### Problem description
In the listing below, find each line that holds "stay" and list it.
** Opening Collected data block **
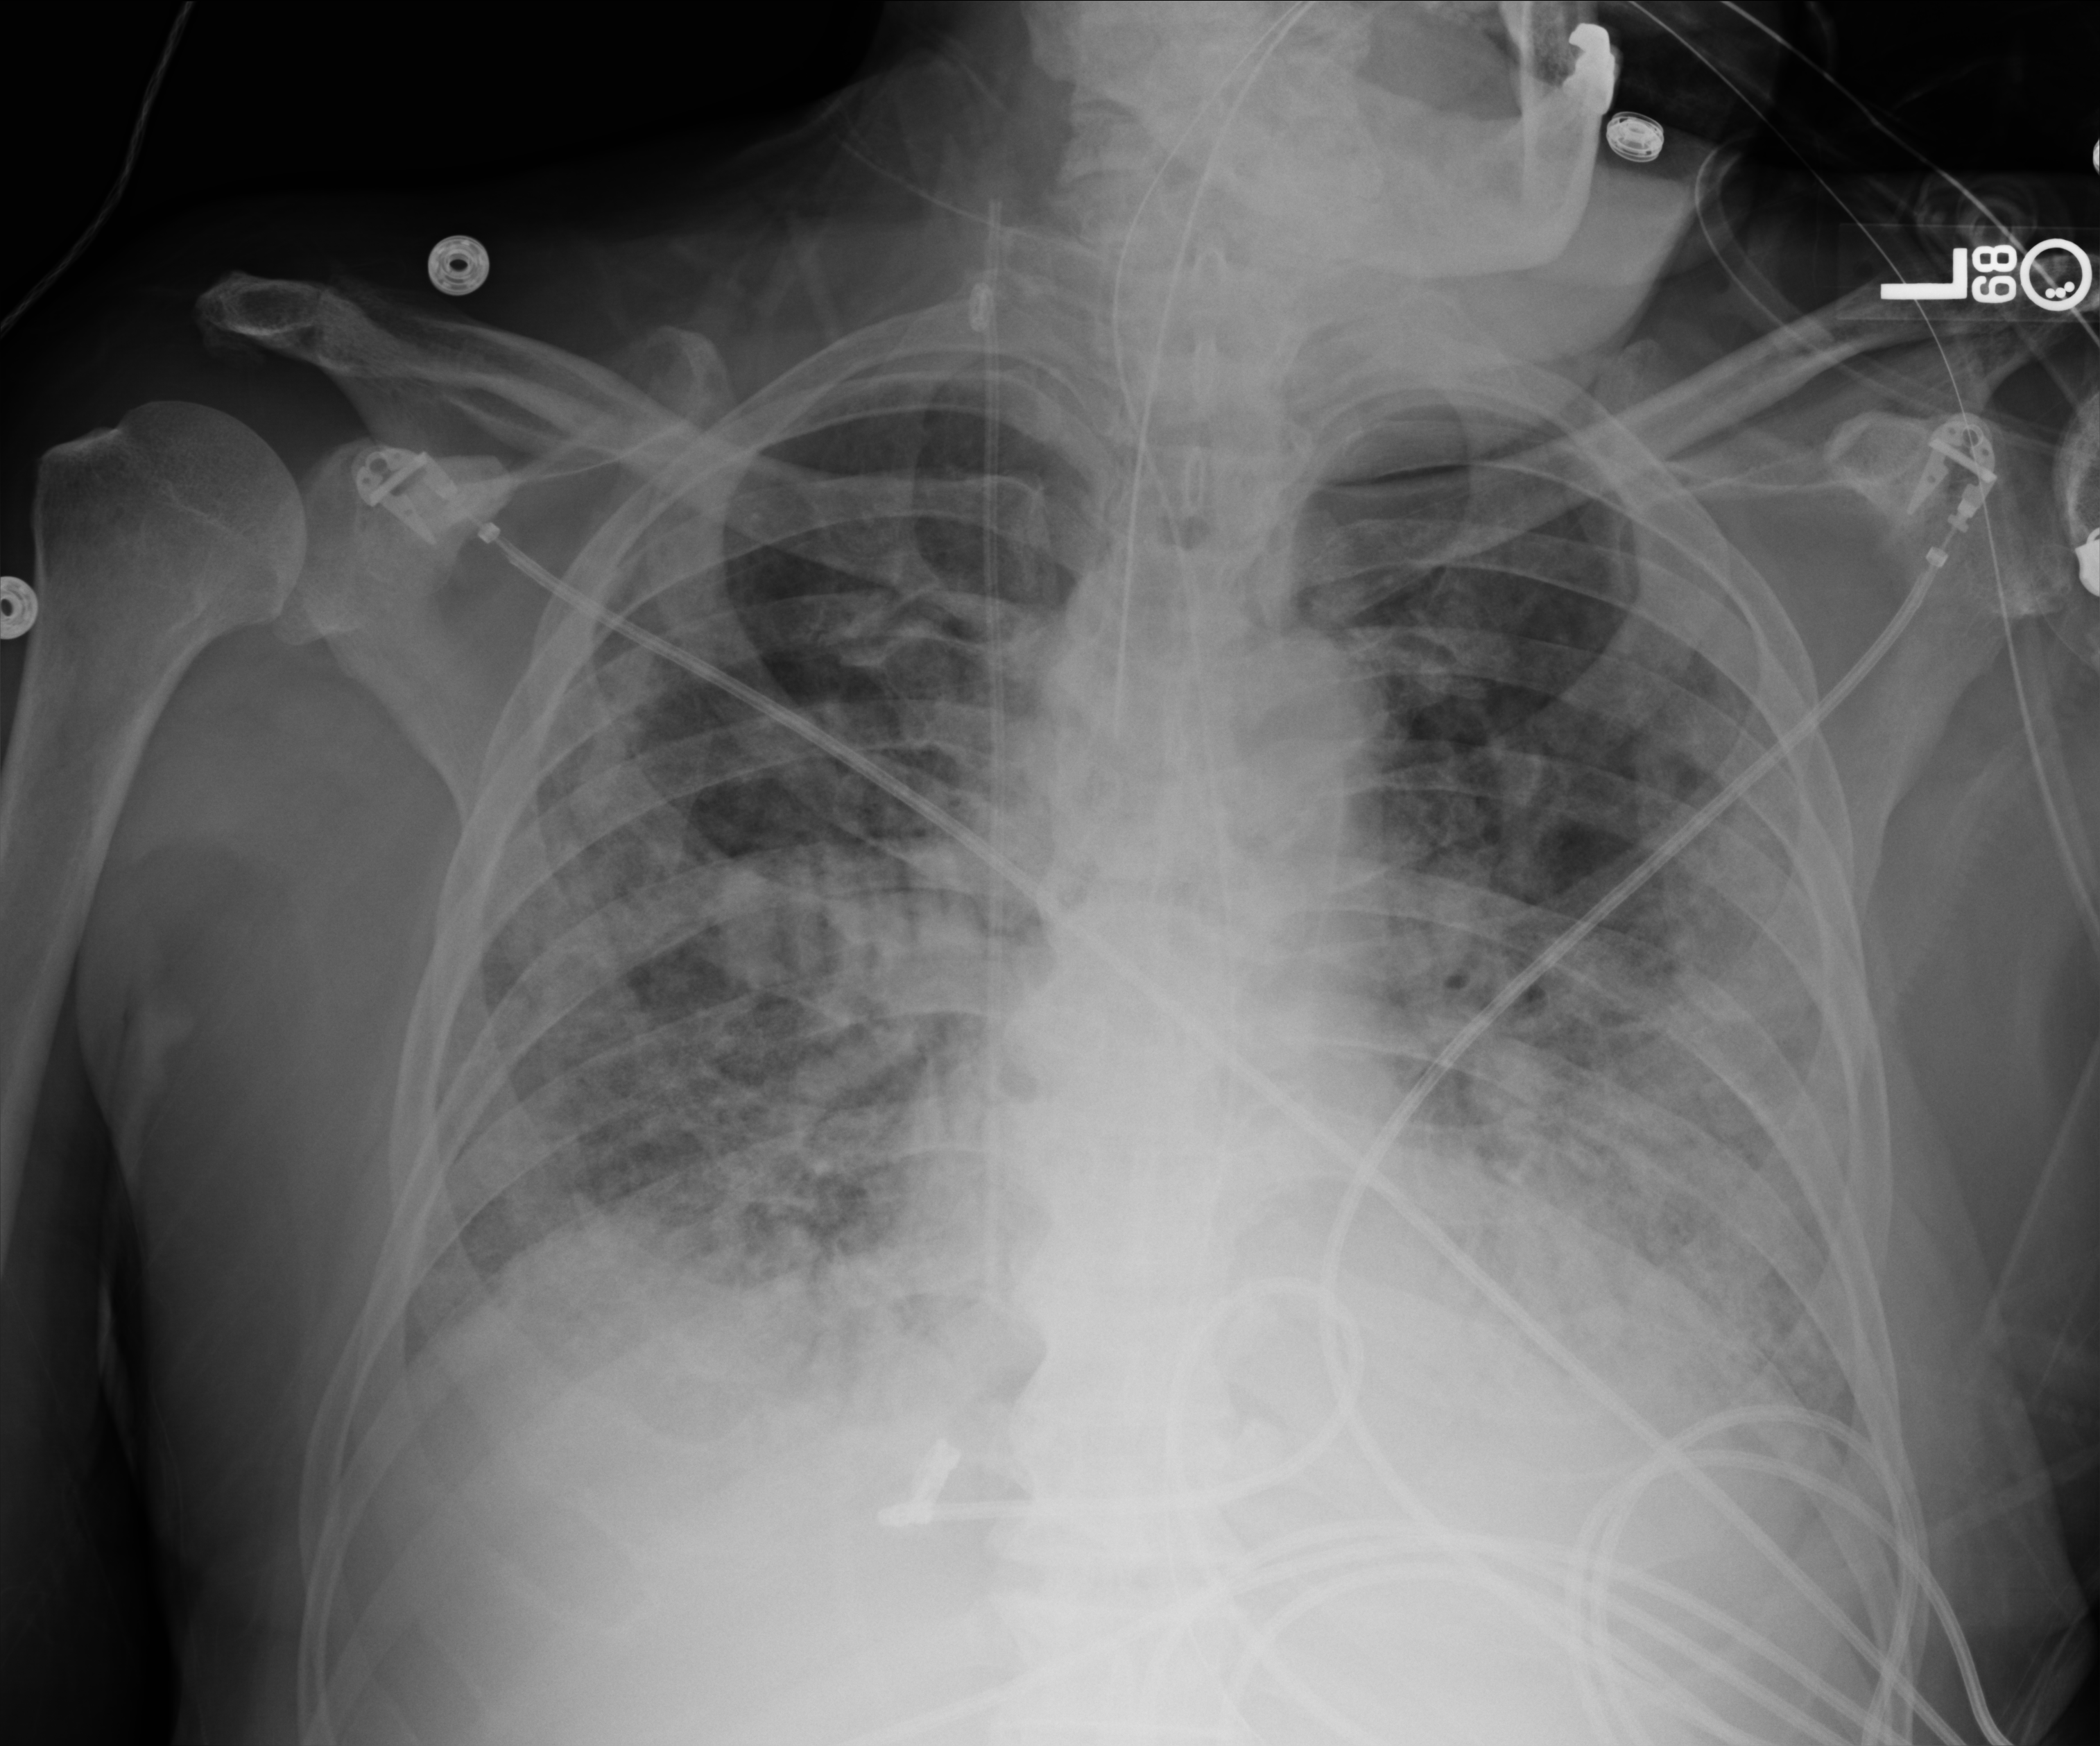
Chest X-ray (portable); anteroposterior (AP) projection. Male patient hospitalised with COVID-19, age 75–90 years.
Hospital-stay facts (about this admission, not read from this image; timing relative to this image not recorded):
- length of hospital stay: 33 days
** Closing Collected data block **
### Answer space
Hospital-stay facts (about this admission, not read from this image; timing relative to this image not recorded):
- length of hospital stay: 33 days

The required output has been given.